L'ETH devrait-elle donc limiter les vols de ses collaborateurs et de ses étudiants ? Je pense que oui. Ce ne sera certes pas facile, mais cela recèle des opportunités intéressantes : l'ETH pourrait démontrer sa capacité d'innovation et assurer sa crédibilité. Nous pouvons montrer ici qu'une transformation écologique d'une institution est réellement possible. L'ETH devient elle-même une expérience.

Il serait par exemple envisageable de réduire les vols de 10 pour cent en 2016 par rapport à l'année de référence 2015, de 20 pour cent en 2017 et de 50 pour cent d'ici 2020. Ensuite, on pourrait continuer à réduire successivement pour atteindre encore environ 10 vols par an en 2040 pour l'ensemble de l'ETH.

Qui participe ?

Je suis convaincu que nous ferons preuve d'inventivité. Nous déterminerons des critères pour un vol utile et développerons de nouvelles formes de coopération scientifique internationale. Peut-être de nouveaux axes de recherche verront-ils le jour, par exemple une focalisation accrue sur la Suisse en tant que territoire modèle pour une transformation de la société vers un avenir respectueux du climat et de la durabilité ?

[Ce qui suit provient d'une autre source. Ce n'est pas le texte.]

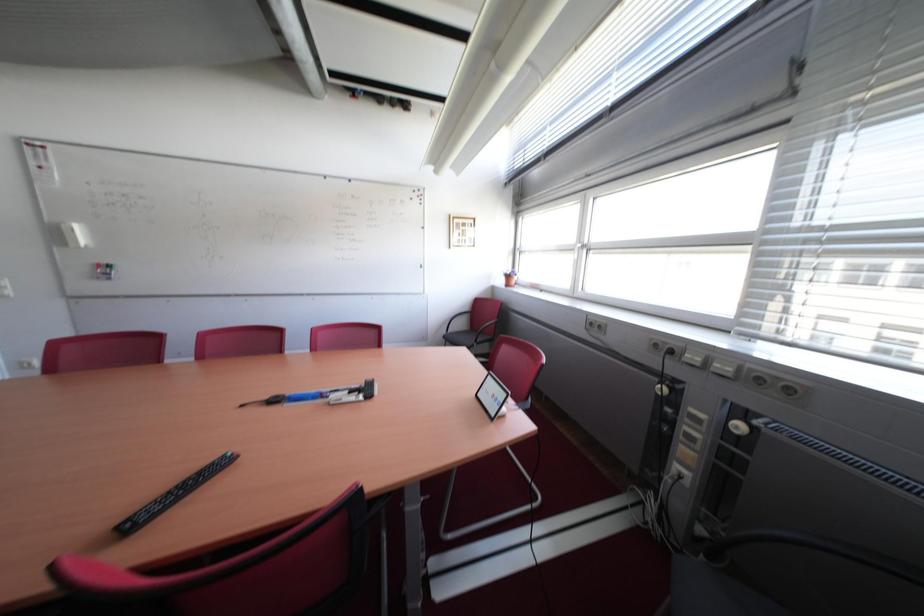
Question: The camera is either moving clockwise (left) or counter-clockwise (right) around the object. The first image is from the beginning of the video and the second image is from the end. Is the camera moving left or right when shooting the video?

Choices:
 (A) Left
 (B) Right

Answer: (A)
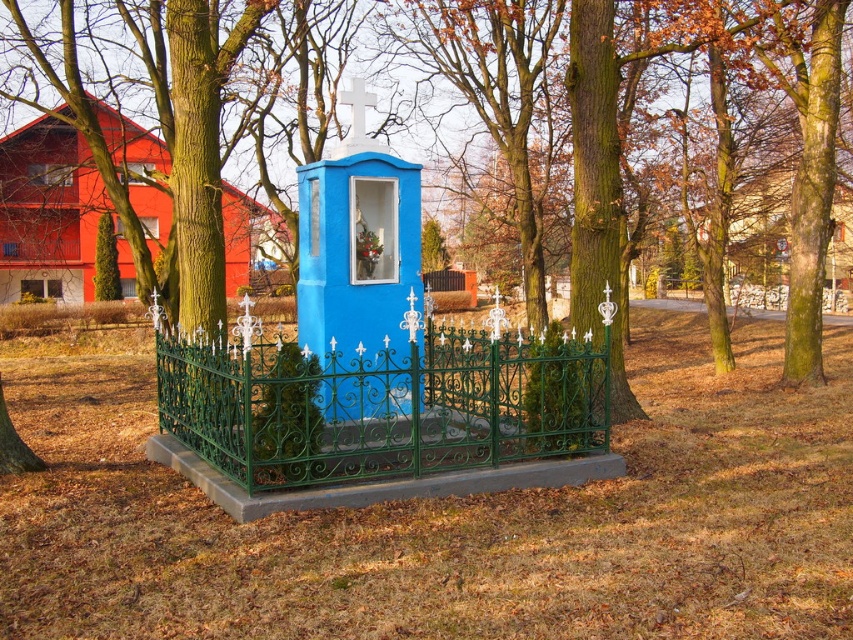
Question: Among these objects, which one is farthest from the camera?

Choices:
 (A) green textured fence at center
 (B) blue painted wood gazebo at center

Answer: (A)

Question: Among these objects, which one is nearest to the camera?

Choices:
 (A) green wrought iron fence at center
 (B) green textured fence at center

Answer: (A)

Question: Among these points, which one is farthest from the camera?

Choices:
 (A) (827, 204)
 (B) (360, 440)

Answer: (A)

Question: Does green textured fence at center have a smaller size compared to blue painted wood gazebo at center?

Choices:
 (A) yes
 (B) no

Answer: (B)

Question: Can you confirm if green wrought iron fence at center is bigger than blue painted wood gazebo at center?

Choices:
 (A) no
 (B) yes

Answer: (A)

Question: Does green textured fence at center have a lesser width compared to blue painted wood gazebo at center?

Choices:
 (A) yes
 (B) no

Answer: (B)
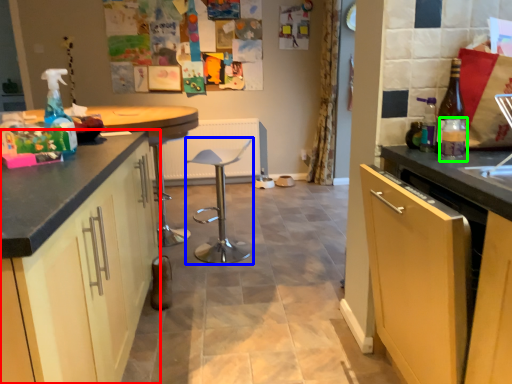
Question: Which object is positioned farthest from cabinetry (highlighted by a red box)? Select from bar stool (highlighted by a blue box) and bottle (highlighted by a green box).

Choices:
 (A) bar stool
 (B) bottle

Answer: (A)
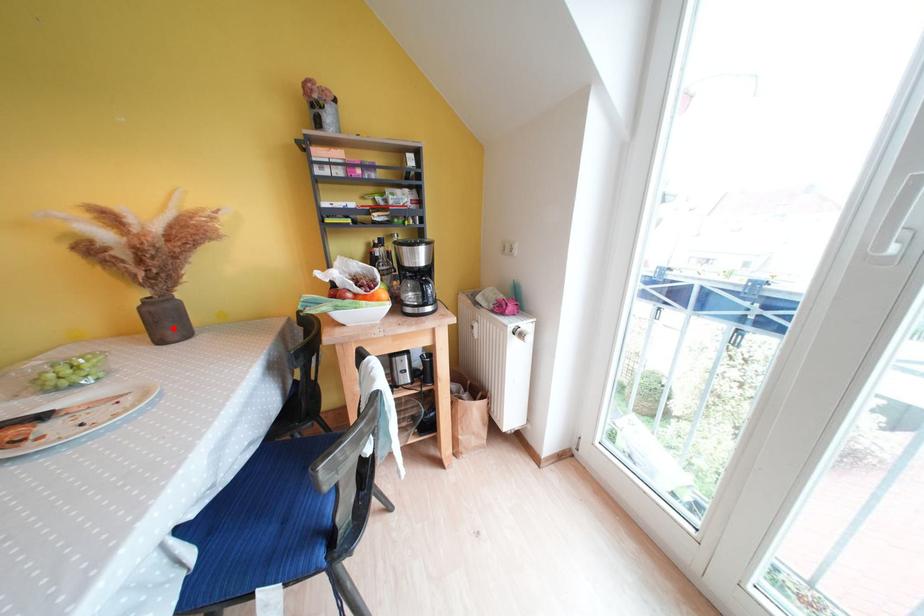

Quoi qu'il en soit, vers la fin de l'année 2016, je ferai part de mon expérience de ne pas prendre l'avion sur ce blog. En attendant, je me réjouis d'une discussion animée.

Une version légèrement abrégée de ce texte a été publiée comme article invité dans l'édition papier du Tagesanzeiger (13.02.2016).

Informations complémentaires

[1] Article de blog Vision zéro

[2] www.seychelles.ethz.ch  

[3] www.miren.ethz.ch

[4] Trop de ressources différentes sont surexploitées : La terre, la biodiversité, les sols, l'eau et les ressources minérales non renouvelables de toutes sortes. Et trop de personnes attendent de participer à la forte consommation occidentale de ressources. De plus, il faut du temps pour que les nouvelles technologies deviennent des solutions qui fonctionnent bien ; entre autres parce que cela nécessite aussi une adaptation des systèmes sociaux (voir ce Article de blog ).